[Your task] Write what comes next in the Rust forum discussion about specializing an io::Write implementation for Vec<u8>, picking up after its final sentence.

[Extract]
□ □ □ □ □

I have an implementation that uses io::Write, but could be much more efficient for Vec<u8>.
I'm looking for ways to implement this on stable, but none are perfect so far:
There's a trait vs inherent method trick, but that is syntactic, and doesn't work with trait bounds. I'd rather not have a macro as my public interface.
Box::downcast requires explicit Any bound, but Write + Any would be too limiting for my API.
if TypeId::of::<W>() == TypeId::of::<Vec<u8>>() is almost perfect, but… it requires a 'static bound.
I'm thinking that a Vec<u8> is going to be static anyways, so I'd like to hack around the 'static requirement. I thought I could cheat it by casting or transmuting W to W + 'static somewhere, but I can't find a loophole.
Do you know a hack for this to "transmute" the trait bound?
I'm aware of this trick (you left a like on that post, too, by the way) to detect trait implementations based on our existing specialization of Clone for types like arrays with Copy elements - which you could then use with your own marker trait only implemented for Vec<u8>.
(Or more concisely/directly [without needing a new trait at all] following the example in the linked post, use a struct IsVecU8<'a, T>(&'a Cell<bool>, PhantomData<T>) and directly implement Clone [modifying the cell] for IsVecU8<'a, T> for all T, but Copy only for IsVecU8<'a, Vec<u8>>.)
Of course, this is still very much a "hack", if anyone tries this - once lifetimes are involved (which they aren't for Vec<u8>, this can suffer the usual soundness issues of specialization - and also future Rust versions may remove the specializing code for cloning arrays, though it doesn't seem very likely to me (and also in this case, that would only mean a performance regression in falling back to the general Write approach).
I know you said "on stable", but since people are interested in using TypeId in more places anyway, maybe it would be fine to have a TypeId::if_static that checks for lifetimes and returns Option<TypeId>?
That'd still be enough to detect Vec<u8>, and also keeps TypeIds from ever existing for non-'static things...
This would still encounter the exact problem that I’ve described in my first answer of the linked thread. TypeId::if_static would return Some for your struct Foo(&'static str); (field is private) but if you later change it to Foo<Arg = &'static str>(T); which is supposed to be a non-breaking change, suddenly, it would have to return None.

□ □ □ □ □

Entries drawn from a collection

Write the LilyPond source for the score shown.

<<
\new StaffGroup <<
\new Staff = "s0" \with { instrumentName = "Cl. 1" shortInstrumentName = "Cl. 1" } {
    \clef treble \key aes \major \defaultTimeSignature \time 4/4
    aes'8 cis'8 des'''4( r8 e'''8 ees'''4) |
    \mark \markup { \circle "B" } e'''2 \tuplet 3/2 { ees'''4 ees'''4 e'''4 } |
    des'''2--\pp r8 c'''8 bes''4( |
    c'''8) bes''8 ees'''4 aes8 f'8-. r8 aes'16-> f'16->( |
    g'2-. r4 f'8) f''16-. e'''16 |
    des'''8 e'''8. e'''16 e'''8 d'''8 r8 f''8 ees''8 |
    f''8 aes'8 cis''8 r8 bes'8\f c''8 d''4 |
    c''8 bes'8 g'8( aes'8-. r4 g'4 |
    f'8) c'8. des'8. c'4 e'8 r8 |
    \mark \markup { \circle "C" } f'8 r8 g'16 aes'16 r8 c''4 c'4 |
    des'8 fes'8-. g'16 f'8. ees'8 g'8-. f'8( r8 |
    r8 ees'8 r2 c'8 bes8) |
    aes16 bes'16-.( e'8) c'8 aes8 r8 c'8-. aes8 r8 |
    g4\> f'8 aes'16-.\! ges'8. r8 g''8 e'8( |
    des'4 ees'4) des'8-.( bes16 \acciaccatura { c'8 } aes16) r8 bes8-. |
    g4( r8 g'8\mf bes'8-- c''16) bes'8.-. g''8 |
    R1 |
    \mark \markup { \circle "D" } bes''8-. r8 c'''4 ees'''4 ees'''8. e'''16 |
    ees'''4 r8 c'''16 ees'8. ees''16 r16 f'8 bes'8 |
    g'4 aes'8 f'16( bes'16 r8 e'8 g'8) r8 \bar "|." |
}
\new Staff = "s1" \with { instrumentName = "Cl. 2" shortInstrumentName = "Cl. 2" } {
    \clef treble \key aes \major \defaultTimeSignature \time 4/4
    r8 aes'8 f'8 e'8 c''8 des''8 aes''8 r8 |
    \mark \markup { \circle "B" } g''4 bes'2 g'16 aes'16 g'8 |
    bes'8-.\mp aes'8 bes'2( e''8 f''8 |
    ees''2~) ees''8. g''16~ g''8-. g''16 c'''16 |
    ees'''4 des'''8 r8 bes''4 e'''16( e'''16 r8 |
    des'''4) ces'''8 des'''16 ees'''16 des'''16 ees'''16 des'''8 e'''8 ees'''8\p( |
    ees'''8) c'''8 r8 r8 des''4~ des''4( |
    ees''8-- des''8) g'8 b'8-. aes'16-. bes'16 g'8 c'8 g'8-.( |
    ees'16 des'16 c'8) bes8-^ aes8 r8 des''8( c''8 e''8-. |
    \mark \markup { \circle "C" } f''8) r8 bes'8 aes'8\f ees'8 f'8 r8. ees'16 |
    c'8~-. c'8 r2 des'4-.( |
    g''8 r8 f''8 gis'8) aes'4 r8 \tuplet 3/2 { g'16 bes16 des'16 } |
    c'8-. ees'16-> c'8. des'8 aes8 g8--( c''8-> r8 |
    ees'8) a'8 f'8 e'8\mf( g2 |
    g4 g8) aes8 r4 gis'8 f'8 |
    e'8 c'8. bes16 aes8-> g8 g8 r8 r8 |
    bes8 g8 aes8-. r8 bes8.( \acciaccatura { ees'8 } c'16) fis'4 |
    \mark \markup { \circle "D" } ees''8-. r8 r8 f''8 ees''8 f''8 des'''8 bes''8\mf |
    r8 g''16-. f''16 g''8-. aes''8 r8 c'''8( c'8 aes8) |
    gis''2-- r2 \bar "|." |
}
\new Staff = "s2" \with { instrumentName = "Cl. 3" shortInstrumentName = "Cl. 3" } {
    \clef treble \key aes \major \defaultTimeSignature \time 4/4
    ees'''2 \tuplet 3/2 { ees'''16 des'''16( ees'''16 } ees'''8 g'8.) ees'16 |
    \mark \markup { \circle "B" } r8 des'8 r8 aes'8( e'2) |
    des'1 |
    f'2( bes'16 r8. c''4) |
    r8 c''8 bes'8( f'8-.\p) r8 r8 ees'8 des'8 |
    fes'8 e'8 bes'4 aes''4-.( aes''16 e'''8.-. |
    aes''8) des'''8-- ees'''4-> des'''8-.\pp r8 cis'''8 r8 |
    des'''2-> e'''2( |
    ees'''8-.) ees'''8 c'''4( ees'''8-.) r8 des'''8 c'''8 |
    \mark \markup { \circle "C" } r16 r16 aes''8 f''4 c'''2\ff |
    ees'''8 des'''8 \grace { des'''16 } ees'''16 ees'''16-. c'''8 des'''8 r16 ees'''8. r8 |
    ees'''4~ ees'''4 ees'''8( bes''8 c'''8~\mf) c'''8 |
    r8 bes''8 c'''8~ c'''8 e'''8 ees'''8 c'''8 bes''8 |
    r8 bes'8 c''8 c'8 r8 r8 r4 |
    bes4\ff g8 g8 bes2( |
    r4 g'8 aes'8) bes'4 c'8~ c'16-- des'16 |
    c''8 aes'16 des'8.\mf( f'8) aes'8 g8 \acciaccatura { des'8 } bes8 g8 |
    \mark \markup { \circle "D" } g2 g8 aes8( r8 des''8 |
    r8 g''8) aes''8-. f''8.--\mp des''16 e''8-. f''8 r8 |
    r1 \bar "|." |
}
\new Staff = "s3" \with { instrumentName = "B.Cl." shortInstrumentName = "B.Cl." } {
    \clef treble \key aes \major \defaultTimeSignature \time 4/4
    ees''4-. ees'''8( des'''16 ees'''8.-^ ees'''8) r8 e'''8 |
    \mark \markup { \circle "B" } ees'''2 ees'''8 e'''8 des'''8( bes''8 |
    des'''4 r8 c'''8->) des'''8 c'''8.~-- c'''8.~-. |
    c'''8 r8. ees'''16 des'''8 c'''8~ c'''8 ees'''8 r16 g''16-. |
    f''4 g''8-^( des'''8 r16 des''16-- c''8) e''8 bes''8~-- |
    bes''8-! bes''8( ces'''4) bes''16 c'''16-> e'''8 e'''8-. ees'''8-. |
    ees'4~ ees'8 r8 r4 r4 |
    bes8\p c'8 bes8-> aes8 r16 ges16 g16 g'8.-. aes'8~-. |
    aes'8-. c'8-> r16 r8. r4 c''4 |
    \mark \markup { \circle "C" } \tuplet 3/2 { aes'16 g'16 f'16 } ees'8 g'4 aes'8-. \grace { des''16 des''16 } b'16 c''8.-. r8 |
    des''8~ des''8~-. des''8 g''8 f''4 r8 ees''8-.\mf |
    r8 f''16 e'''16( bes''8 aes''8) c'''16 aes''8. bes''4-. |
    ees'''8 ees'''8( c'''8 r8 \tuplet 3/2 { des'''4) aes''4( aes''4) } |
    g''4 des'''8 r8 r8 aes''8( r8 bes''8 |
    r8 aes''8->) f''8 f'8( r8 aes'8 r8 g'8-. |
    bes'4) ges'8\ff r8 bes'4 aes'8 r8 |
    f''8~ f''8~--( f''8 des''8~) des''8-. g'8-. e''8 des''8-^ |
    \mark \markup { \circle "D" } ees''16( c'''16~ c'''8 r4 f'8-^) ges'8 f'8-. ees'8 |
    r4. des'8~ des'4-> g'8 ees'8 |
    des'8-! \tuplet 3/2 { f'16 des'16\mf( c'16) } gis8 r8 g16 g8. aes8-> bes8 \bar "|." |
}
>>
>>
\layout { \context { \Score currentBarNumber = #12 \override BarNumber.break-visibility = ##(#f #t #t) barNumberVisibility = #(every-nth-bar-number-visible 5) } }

□ □ □ □ □

[Output of the task]
For the case of Vec<u8> it’s very very unlikely that that would ever add a new defaulted type argument, with a lifetime defaulted to 'static; and if we ever did have such a change to Vec anyways, then the trick I described above would indeed unsoundly identify Vec<u8, Global, NewDefaultedArg<'non_static>> to be the same as Vec<u8> == Vec<u8, Global, NewDefaultedArg<'static>>. (Well, technically, the actual unsoundness would then result out of the subsequent transmute.)
(Same thing technically applies not only to adding such a parameter to Vec, but also to u8 or to Global.)
The two ways out that I see would be
allow types to actively promise to never become non-'static, and only allow TypeId::if_promised_static on those
offer - either as a full “specialization” feature or as a TypeId::if_static-style API - a way to specialize strictly for performance optimization purposes with the expressed non-guarantee of specialization, which would mean the compiler can, but doesn’t guarantee to choose the more specialized implementation over the default one. This would then mean that the kind of changes described above would explicitly be non-breaking - and as part of a more complete actual specialization language feature, the compiler could simply decide conservatively not to specialize on any trait implementations that are conditional on lifetime relations. (As part of a more complete actual specialization language feature, this might probably also make it really hard to actually specialize any associated types in a useful manner - or at least, they’d need to behave opaque to users in most places, even when the concrete instantiation of all generics is known.)
Specialization based on TypeId (and subsequent transmutes) is quite desperate, so it would be great if min_specialization could be pushed to the finish line instead.